Wasser + Kohlenstoffdioxid ⟶ Glucose + Sauerstoff; endotherm

In der obigen Wortgleichnung wird die Reaktion in "Stoffen" dargestellt. Links vom Pfeil stehen die Ausgangsstoffe (Edukte) und rechts vom Pfeil die Produkte. Diese Wortgleichung gibt also an, welche Stoffe miteinander zu welchen anderen Stoffen reagieren. Links vom Pfeil stehen die Stoffe, die man vor der Reaktion hat und rechts die, die man danach hat.

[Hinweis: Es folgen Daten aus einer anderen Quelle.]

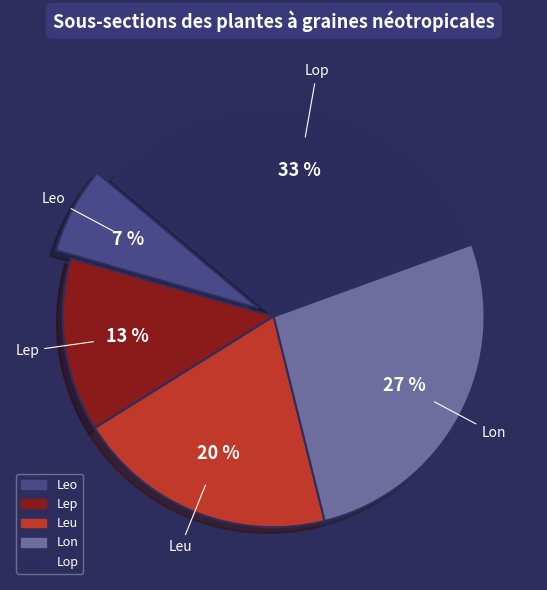

To the nearest percent, what is the average slice percentage?

20%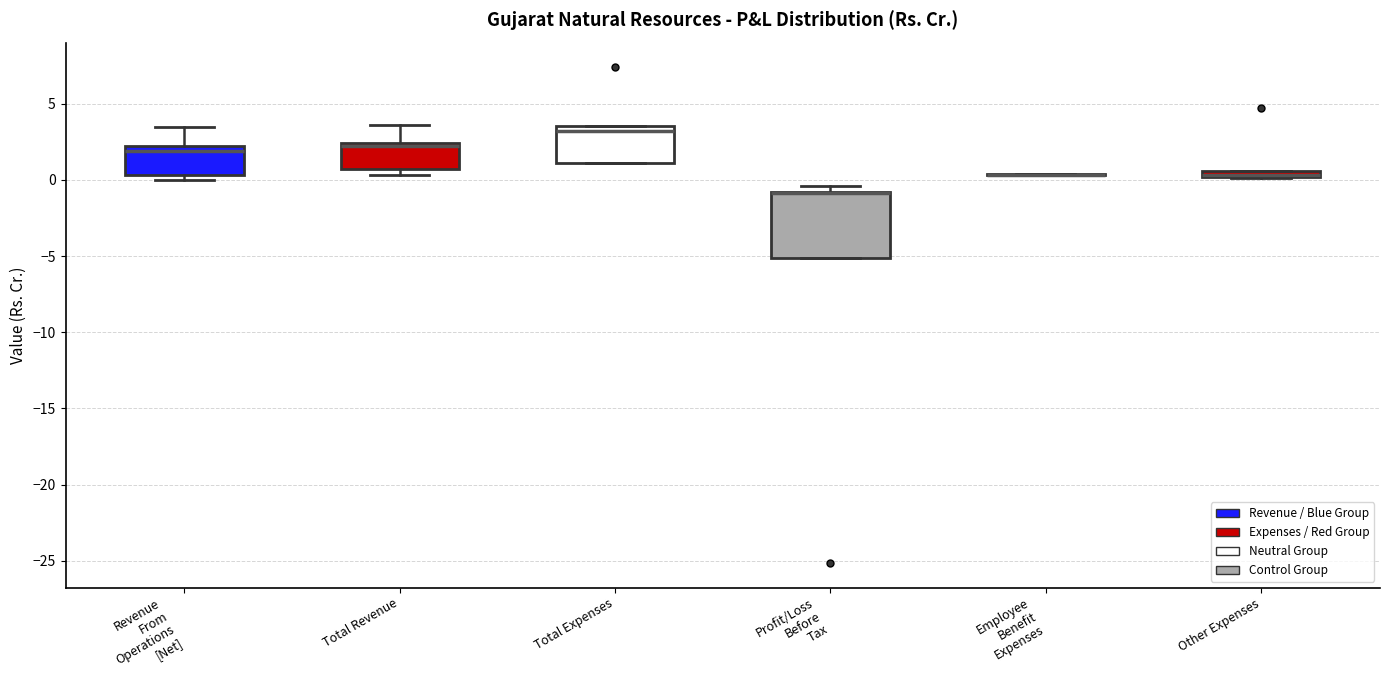

Which box is the tallest, from its lower edge to its upper edge?

Profit/Loss Before Tax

Man könnte jetzt denken, dass einfach die Namen der Stoffe durch die jeweiligen Formeln ersetzt werden könnten, also

In diesem Fall hätte man aber die Molekülformeln als "Abkürzungen" der Namen verwendet und die erhaltene Gleichung wäre falsch. C6H12O6 sagt ja aus, dass dieses eine Molekül Glucose aus genau sechs Kohlenstoffatomen, zwölf Wasserstoffatomen und sechs Sauerstoffatomen besteht. Da Atome unzerstörbar sind und auch nicht erzeugt werden können, muss die genau gleiche Anzahl Atome auch schon vor der Reaktion, also links vom Pfeil, vorhanden gewesen sein. Für eine korrekte Reaktionsgleichung bräuchten wir also pro gebildetem Glucosemolekül sechs Kohlenstoffdioxidmoleküle für die sechs Kohlenstoffatome. Außerdem bräuchten wir für die zwölf Wasserstoffatome sechs Wassermoleküle (6 H2O). Wir hätten dann zwölf Sauerstoffatome aus dem Kohlenstoffdioxid sowie sechs Sauerstoffatome aus dem Wasser, insgesamt also 18 Sauerstoffatome, von denen sechs sich im Glucosemolekül finden. Bleiben also zwölf Sauerstoffatome übrig, die in Form von sechs Sauerstoffmolekülen frei werden. Die gesamte Reaktionsgleichung sieht dann folgendermaßen aus:

6 CO2 + 6 H2O ⟶ 1 C6H12O6 + 6 O2; endotherm

Die 1 kann wieder weg gelassen werden, sodass man schließlich folgendes erhält:

6 CO2 + 6 H2O ⟶ C6H12O6 + 6 O2; endotherm

Darstellung der Photosynthese als Formelgleichung und als gleichbedeutende 
            Bilddarsttelung
Darstellung der Photosynthese als Formelgleichung und als gleichbedeutende Bilddarsttelung

Wie schon oben bei den Elementsymbolen, Molekül- und Verhältnisformeln trifft auch hier die Formel eine Aussage über die Art und die genaue Anzahl der an einer Reaktion beteiligten Atome und enthält somit viel mehr Informationen als die "einfache" Wortgleichung mit den beteiligten Stoffen.